Task directions → Please answer from the quantum technology excerpt below: how many prototype optical subsystems is NKT Photonics set to deliver to IonQ in 2025?

Ericsson’s R&D centres in Montreal and Ottawa will focus on the development of quantum communications and AI-powered network management, while also expanding its Cloud RAN, 5G Advanced, and 6G capabilities. The investment will further support the expansion of research facilities and staffing for quantum computing at Ericsson’s Quantum Research Hub in Montreal and further grow Ericsson’s already strong partnerships with more than 20 Canadian post-secondary institutions.

IonQ and NKT Photonics Team Up for Quantum Lasers

IonQ recently announced a new partnership with NKT Photonics, a subsidiary of Hamamatsu Photonics, to develop next-generation laser systems aimed at powering IonQ’s quantum computing hardware. The collaboration, unveiled today, involves NKT Photonics delivering three prototype optical subsystems to IonQ in 2025. These systems are set to bolster IonQ’s upcoming data center-ready quantum computers, including the IonQ Tempo and future barium-based systems, supporting their goal of scalable and commercially viable quantum computing for enterprise applications.

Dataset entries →
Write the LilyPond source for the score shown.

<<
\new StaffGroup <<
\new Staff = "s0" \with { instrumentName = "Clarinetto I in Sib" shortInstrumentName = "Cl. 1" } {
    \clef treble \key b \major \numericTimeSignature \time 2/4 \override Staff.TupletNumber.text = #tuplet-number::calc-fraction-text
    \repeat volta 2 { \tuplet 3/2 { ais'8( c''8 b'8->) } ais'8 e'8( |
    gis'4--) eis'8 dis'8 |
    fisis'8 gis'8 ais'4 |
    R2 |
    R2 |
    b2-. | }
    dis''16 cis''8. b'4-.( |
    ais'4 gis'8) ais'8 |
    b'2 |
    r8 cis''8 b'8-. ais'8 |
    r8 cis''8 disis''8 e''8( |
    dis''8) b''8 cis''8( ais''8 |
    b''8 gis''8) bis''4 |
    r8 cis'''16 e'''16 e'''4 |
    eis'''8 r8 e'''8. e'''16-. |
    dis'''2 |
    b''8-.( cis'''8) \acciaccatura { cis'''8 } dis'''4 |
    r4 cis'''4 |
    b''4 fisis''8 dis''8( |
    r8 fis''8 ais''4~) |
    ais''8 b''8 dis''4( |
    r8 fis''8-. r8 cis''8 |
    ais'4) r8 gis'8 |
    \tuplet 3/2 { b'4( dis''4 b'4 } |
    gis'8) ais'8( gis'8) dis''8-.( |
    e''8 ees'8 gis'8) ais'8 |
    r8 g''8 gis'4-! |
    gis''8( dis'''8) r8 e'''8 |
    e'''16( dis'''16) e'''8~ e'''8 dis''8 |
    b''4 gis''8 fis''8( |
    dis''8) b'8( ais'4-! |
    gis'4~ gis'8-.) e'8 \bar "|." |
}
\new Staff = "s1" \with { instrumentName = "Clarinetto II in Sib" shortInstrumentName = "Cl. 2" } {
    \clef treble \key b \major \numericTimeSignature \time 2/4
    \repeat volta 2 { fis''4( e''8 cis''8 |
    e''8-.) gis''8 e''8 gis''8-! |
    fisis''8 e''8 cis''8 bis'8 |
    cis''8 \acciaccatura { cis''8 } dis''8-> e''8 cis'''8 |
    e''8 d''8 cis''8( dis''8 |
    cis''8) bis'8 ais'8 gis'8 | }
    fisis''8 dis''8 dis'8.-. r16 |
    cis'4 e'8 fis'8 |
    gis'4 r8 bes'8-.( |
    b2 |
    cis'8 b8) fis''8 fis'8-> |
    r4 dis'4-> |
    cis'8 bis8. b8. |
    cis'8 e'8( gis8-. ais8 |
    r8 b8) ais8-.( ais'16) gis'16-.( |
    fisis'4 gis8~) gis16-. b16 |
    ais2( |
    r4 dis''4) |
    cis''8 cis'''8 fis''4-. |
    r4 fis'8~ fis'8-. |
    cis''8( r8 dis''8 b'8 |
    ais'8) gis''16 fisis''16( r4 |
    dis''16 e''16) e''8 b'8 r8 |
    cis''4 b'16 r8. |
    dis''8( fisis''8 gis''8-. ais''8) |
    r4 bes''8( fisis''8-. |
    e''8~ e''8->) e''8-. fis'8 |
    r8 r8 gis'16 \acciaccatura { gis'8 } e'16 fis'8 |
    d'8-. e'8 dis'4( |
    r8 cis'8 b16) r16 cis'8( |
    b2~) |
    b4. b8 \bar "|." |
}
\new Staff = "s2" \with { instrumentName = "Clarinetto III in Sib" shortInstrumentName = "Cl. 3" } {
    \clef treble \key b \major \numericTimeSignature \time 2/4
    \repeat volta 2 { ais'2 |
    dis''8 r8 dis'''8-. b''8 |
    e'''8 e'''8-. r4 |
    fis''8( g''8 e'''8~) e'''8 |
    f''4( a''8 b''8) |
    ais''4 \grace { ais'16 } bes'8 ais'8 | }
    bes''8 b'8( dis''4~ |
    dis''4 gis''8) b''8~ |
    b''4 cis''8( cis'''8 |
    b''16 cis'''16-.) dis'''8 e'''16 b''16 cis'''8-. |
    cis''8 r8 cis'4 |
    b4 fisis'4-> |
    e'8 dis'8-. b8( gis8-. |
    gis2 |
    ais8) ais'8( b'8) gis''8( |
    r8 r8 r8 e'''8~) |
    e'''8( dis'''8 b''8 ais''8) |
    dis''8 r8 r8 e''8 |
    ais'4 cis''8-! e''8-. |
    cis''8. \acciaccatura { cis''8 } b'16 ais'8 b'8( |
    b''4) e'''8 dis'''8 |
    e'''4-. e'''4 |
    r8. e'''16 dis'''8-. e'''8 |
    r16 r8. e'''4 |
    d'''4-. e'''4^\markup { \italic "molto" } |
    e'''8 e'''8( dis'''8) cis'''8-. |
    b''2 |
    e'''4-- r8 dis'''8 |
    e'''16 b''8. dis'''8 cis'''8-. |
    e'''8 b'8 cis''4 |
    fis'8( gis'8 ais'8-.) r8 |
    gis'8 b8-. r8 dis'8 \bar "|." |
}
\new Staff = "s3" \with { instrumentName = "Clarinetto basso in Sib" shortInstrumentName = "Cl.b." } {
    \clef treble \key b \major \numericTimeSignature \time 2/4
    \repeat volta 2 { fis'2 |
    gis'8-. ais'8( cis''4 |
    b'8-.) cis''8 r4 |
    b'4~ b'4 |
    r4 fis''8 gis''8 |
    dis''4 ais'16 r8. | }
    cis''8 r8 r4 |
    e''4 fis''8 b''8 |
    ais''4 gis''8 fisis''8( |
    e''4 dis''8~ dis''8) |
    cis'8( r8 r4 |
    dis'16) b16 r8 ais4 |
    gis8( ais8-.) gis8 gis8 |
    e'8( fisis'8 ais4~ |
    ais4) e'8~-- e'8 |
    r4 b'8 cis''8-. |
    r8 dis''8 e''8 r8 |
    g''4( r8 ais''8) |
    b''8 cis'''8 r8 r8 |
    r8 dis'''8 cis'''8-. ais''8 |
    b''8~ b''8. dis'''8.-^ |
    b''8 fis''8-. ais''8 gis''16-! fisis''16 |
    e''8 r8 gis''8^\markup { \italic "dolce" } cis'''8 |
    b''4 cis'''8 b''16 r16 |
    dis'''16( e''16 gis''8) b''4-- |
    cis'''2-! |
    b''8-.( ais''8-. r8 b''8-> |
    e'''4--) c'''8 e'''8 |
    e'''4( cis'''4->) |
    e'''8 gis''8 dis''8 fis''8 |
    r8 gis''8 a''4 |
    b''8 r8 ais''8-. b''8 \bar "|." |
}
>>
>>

Finished exercise → Three.